The practitioners who see this clearly are already moving beyond defensive positions; innovative educators are exploring what partnership looks like in practice. They're asking not how to preserve traditional education against AI encroachment but how education transforms when we accept AI as a collaborator rather than a competitor. This isn't capitulation, it's evolution.
The future of assessment isn't about accommodating AI, it's about embracing the new forms of human capability it enables. It's about recognising that the partnership between human and artificial intelligence represents not a threat to education but its next evolutionary stage. It's about preparing students not for a world where they compete with AI but one where they conduct it, direct it and transcend it.
This isn't some distant future we're preparing for. Our students are already living in this partnered reality. They're not waiting for permission or policy; they're forging ahead, using AI to amplify their thinking and creating in ways that make our traditional assessments look quaint. Every moment spent defending human exceptionalism is a moment not spent helping students develop the partnership skills they desperately need.
The cognitive amplification I've experienced and studied isn't just a technological phenomenon; it's a human one. It reveals not what machines can do but what humans can become when they master new forms of intellectual partnership. That's what we should be assessing: not isolated human capability but amplified human potential. We can continue our futile attempts to assess students as if AI doesn't exist, watching relevance slip away with each passing term. Or we can embrace the extraordinary possibility before us: to reimagine assessment for an age where human intelligence isn't measured in isolation but in sophisticated partnership with artificial capabilities.
Our students have already made their choice. They're using AI not because they're lazy or dishonest but because they recognise its power to amplify their thinking and creating. The question isn't whether we'll accept this reality but whether we'll help them master it. The future of education depends on our answer.
The gauntlet has been thrown. The time for defensive postures and human exceptionalism has passed. Our students are already dancing with AI, creating extraordinary things we're too busy policing to notice. It's time we stopped trying to turn back the tide and started teaching them to surf these waves with skill, wisdom and purpose.
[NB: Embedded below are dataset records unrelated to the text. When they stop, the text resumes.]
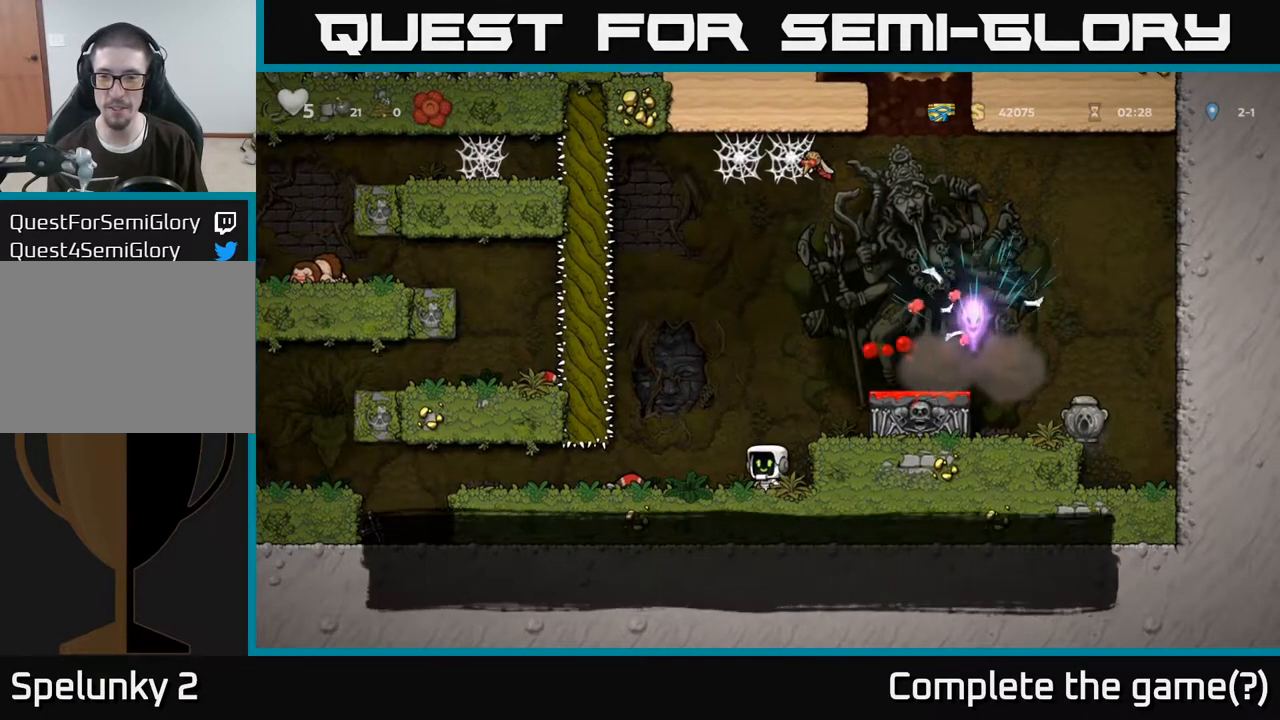
{"buttons": ["A"], "left_stick": "right", "right_stick": "center", "events": [[100, "A", "down"], [150, "left_stick", "right"], [233, "A", "up"], [467, "A", "down"]]}
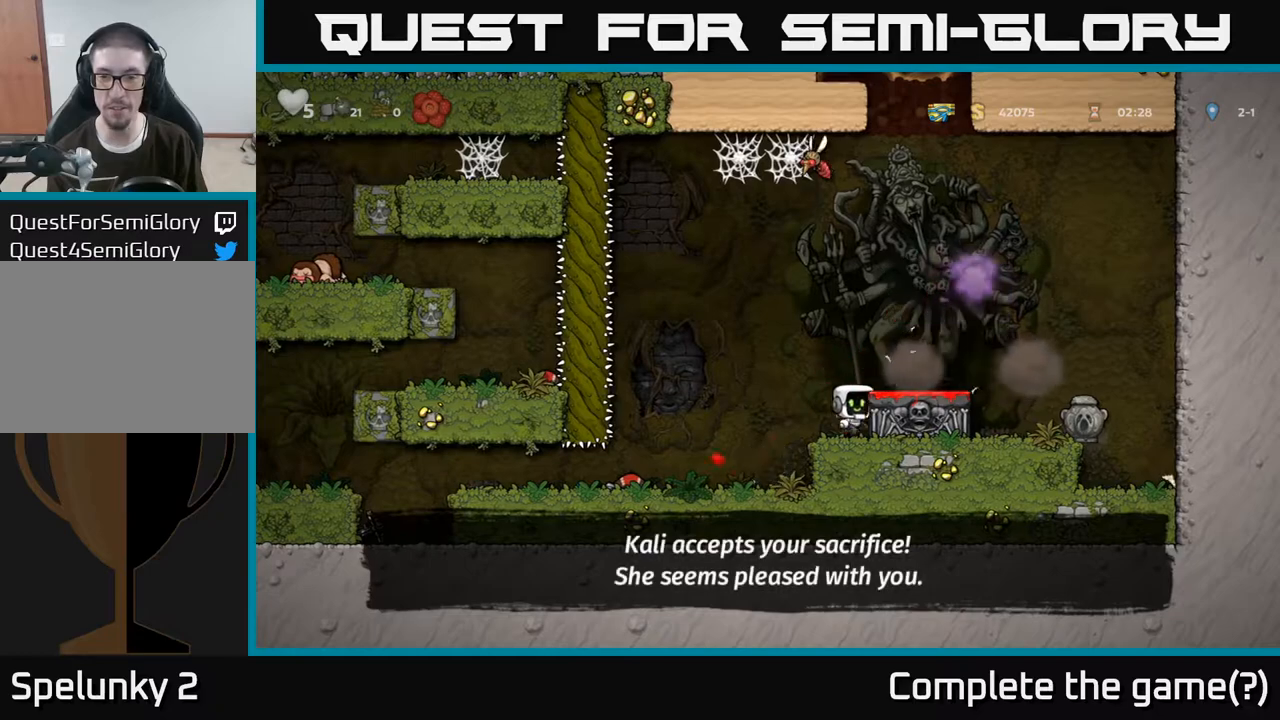
{"buttons": [], "left_stick": "right", "right_stick": "center", "events": [[100, "A", "up"]]}
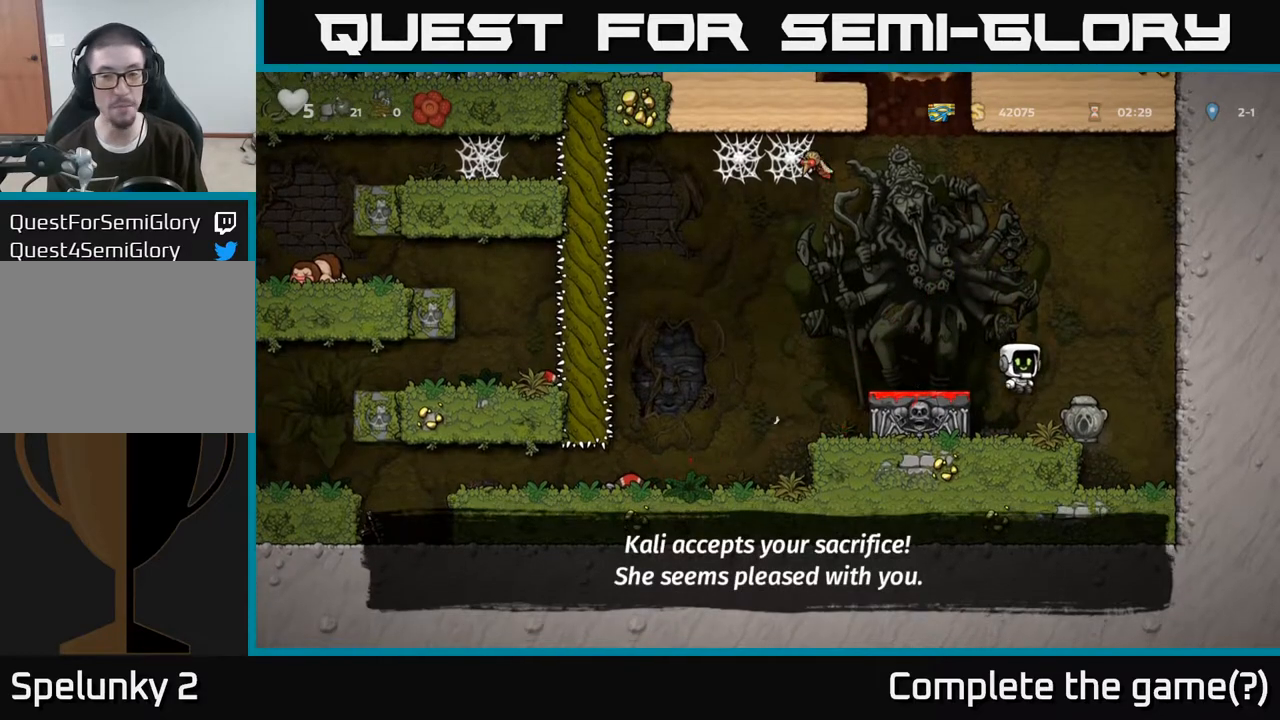
{"buttons": [], "left_stick": "down", "right_stick": "center", "events": [[117, "left_stick", "down"]]}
Because in the end, that's what education has always been about: preparing students not for the world that was, but for the world that is and will be.
I have been shouting this to anyone who will listen for the last year! Starting with Barthes- the text being a “tissue of citations” through launching Socratic dialoguing in my school, through ongoing advocation of multimodal, portfolio style assessments which include AI process tracking, and now thinking about how pupils need to become ‘knowledge archaeologists’ in a sense too. Next step: developing our approach to ‘AI literacy across the curriculum’ for the next academic year.
Right there with you Carlo. This is very much in line with my thinking that the "bar for a pass" has to rise, and potentially go sideways, and not just because we are forced to for the sake of integrity but because its a Good Idea. AI should not be about making us lazy, but about being able to go further, faster and in new directions. That requires a shift in the expected learning outcomes as well as the standards and methods used to measure them.